Problem:
Below are records; count the lines that contain "dárky" and give only the total.

===== Study material

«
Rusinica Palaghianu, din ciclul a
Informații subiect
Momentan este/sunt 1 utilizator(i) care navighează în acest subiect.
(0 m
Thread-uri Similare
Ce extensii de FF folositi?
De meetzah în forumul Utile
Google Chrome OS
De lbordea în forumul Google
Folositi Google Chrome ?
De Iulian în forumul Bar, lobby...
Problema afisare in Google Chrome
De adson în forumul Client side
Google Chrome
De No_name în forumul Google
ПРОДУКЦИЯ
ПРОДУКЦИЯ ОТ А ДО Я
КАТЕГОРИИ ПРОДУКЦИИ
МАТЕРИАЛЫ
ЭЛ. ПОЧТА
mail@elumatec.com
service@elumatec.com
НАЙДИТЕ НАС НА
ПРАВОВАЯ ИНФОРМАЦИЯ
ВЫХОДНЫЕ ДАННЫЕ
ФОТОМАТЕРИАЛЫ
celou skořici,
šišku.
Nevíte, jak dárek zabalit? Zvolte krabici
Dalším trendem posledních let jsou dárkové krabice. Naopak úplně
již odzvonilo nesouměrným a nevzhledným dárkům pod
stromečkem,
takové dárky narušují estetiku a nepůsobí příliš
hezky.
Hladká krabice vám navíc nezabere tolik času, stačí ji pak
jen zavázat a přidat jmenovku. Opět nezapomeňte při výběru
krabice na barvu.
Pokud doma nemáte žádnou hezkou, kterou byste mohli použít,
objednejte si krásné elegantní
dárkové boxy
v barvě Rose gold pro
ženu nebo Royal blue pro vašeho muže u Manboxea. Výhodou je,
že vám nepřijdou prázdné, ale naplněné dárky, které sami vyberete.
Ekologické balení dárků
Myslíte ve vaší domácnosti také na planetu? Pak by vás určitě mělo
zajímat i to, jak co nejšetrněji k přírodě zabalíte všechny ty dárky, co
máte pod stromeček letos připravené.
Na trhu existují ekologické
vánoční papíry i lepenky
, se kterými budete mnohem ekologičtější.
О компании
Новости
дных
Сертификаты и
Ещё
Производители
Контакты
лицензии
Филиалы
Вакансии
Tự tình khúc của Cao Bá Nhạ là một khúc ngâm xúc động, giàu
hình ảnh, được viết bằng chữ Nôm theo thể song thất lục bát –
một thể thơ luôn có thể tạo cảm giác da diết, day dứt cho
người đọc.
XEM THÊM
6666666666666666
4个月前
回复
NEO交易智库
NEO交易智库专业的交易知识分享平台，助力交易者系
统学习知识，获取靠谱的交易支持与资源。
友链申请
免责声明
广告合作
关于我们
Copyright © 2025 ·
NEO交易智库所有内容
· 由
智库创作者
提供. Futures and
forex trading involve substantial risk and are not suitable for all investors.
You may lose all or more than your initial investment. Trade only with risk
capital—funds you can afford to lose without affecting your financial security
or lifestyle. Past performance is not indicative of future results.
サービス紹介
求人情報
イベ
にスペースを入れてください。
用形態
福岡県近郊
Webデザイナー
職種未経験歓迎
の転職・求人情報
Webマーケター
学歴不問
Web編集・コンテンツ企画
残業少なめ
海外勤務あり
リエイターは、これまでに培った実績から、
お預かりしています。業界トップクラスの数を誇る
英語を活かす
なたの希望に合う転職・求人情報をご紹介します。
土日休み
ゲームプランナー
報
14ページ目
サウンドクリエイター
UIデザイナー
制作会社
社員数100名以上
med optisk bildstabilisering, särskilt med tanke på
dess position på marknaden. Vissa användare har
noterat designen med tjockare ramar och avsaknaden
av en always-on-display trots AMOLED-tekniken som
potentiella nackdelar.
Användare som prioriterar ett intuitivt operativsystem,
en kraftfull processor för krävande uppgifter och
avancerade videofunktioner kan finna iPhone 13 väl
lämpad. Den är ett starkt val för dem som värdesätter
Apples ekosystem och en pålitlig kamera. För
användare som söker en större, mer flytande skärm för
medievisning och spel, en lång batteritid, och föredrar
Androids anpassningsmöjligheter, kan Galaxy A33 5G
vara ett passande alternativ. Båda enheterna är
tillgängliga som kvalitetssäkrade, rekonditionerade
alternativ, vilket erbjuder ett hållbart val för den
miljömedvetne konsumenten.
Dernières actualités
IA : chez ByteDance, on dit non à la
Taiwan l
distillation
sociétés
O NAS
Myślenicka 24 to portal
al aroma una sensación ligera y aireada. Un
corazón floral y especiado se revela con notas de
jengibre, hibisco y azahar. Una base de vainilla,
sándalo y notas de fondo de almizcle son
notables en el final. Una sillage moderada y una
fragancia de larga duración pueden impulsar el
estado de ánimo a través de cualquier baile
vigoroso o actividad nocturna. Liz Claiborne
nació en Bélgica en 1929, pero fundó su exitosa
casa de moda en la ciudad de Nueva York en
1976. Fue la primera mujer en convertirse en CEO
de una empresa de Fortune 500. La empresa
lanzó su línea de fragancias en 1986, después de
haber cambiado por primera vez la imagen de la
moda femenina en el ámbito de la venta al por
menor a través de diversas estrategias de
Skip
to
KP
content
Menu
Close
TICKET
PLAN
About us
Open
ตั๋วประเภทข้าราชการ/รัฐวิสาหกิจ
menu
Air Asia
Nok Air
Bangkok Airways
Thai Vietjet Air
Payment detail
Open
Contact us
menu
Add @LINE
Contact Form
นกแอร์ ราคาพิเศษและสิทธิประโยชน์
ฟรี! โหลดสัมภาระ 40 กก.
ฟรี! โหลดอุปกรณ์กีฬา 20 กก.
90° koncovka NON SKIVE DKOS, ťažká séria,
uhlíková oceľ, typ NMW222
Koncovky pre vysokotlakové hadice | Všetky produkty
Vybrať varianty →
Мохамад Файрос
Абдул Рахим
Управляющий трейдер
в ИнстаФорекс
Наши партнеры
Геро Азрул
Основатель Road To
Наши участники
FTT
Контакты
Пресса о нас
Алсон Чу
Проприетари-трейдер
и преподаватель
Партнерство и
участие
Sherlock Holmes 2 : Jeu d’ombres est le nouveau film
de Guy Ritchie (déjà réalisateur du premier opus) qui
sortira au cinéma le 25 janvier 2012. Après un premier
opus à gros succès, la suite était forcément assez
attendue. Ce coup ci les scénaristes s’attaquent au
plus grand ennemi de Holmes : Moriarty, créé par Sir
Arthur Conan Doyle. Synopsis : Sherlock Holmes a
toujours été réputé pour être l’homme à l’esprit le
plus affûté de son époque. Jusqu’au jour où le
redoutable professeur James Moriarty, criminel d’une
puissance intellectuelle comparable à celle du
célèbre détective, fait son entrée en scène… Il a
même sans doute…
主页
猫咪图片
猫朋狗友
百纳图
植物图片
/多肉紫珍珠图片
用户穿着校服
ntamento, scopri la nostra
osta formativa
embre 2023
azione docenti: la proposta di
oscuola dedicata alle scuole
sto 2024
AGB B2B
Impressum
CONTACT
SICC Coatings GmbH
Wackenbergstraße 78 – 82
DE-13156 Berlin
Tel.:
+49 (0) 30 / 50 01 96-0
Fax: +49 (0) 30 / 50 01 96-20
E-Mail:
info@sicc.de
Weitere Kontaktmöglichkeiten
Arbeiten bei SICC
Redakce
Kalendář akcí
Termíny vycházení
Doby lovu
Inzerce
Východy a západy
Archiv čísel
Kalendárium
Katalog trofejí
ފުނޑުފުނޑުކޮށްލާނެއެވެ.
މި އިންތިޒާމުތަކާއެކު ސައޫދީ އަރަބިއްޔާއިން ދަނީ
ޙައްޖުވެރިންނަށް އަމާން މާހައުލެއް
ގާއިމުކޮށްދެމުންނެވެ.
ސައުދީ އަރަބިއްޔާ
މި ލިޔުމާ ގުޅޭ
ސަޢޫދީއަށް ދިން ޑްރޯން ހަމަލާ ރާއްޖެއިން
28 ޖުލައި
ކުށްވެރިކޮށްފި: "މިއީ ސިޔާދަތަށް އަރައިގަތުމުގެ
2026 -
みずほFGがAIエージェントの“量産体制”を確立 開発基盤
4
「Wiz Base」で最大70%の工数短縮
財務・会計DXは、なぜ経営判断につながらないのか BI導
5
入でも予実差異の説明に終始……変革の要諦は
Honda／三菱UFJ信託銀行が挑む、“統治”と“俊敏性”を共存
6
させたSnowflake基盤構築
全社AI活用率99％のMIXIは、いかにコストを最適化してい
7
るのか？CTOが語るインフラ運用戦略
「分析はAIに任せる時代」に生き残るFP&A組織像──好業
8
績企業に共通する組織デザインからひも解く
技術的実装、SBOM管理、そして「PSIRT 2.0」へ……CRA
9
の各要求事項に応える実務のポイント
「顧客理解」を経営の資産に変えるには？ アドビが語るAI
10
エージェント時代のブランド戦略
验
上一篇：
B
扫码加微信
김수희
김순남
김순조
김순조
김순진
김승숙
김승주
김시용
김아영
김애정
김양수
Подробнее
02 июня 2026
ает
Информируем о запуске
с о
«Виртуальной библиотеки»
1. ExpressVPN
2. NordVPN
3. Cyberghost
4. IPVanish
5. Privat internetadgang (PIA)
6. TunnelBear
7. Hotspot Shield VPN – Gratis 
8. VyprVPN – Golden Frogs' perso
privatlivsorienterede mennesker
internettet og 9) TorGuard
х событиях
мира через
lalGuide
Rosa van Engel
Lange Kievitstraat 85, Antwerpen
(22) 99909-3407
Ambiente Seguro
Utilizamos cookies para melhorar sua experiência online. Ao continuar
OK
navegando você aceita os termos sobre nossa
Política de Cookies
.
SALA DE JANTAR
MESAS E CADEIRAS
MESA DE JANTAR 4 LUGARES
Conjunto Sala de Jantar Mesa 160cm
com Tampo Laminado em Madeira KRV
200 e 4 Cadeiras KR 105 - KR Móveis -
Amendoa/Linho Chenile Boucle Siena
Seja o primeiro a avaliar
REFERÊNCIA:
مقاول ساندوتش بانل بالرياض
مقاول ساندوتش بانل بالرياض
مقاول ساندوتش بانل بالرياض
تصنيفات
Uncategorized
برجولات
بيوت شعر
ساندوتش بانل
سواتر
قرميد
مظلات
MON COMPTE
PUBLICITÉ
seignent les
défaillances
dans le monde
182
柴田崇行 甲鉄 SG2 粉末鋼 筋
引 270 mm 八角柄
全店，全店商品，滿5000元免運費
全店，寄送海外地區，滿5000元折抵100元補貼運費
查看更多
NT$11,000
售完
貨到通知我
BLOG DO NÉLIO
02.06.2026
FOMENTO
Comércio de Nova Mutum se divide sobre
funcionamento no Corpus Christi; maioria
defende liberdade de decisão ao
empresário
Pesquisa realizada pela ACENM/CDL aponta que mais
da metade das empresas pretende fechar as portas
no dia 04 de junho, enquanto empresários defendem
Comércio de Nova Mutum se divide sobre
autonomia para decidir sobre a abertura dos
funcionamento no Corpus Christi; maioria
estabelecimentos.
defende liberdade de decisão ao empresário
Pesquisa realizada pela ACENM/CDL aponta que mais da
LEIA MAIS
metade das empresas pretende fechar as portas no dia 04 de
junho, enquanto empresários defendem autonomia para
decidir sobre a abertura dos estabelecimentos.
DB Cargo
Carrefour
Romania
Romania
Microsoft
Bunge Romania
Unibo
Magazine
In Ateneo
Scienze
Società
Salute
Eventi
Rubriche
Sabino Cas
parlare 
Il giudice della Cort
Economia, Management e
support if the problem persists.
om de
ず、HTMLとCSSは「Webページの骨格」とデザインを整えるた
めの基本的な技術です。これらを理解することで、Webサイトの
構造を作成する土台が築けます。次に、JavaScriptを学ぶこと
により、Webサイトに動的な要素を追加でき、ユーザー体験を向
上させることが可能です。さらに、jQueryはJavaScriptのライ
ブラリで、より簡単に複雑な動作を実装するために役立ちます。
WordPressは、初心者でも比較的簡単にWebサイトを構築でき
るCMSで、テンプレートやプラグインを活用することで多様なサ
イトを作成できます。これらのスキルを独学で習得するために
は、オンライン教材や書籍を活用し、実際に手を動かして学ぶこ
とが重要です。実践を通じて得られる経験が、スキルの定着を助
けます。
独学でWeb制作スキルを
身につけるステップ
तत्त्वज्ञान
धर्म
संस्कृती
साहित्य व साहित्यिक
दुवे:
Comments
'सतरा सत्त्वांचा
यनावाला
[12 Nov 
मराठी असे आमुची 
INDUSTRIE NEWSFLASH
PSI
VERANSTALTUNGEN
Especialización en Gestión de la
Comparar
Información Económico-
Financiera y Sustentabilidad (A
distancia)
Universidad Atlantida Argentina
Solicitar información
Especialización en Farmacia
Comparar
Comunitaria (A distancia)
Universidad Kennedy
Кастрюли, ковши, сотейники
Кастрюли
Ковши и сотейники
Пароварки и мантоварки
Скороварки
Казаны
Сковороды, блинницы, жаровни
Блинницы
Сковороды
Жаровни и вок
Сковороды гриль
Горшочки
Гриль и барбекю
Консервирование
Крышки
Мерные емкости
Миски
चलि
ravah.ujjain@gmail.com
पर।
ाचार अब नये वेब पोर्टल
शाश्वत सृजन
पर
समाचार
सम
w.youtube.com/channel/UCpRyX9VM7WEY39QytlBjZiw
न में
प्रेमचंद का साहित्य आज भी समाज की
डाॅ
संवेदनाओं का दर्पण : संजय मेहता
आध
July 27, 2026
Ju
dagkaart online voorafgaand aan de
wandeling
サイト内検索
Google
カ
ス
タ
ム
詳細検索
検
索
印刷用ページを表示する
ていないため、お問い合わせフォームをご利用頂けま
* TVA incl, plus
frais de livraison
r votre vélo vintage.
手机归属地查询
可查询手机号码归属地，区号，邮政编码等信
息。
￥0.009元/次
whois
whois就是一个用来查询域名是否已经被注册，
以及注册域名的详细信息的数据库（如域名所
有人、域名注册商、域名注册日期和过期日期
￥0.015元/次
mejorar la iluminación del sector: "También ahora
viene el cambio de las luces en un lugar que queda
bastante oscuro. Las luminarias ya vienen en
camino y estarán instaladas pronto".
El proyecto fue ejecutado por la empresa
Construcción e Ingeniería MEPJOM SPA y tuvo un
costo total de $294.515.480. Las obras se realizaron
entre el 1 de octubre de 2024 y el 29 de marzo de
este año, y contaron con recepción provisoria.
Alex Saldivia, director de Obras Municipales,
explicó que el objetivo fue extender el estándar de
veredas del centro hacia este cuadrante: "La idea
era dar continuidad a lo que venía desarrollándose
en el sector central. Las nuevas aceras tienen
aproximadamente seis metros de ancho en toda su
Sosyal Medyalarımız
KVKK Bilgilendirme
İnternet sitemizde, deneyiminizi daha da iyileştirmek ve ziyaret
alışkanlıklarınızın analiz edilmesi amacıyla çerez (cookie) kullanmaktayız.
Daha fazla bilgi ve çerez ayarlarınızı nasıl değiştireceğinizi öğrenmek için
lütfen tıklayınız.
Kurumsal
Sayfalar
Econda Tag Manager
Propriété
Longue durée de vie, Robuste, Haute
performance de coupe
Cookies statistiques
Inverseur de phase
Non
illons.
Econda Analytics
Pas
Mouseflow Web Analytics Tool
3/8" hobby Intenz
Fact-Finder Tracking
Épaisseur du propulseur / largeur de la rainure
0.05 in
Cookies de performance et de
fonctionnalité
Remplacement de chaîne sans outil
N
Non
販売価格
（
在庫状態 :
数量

==========

Answer for this exercise:
3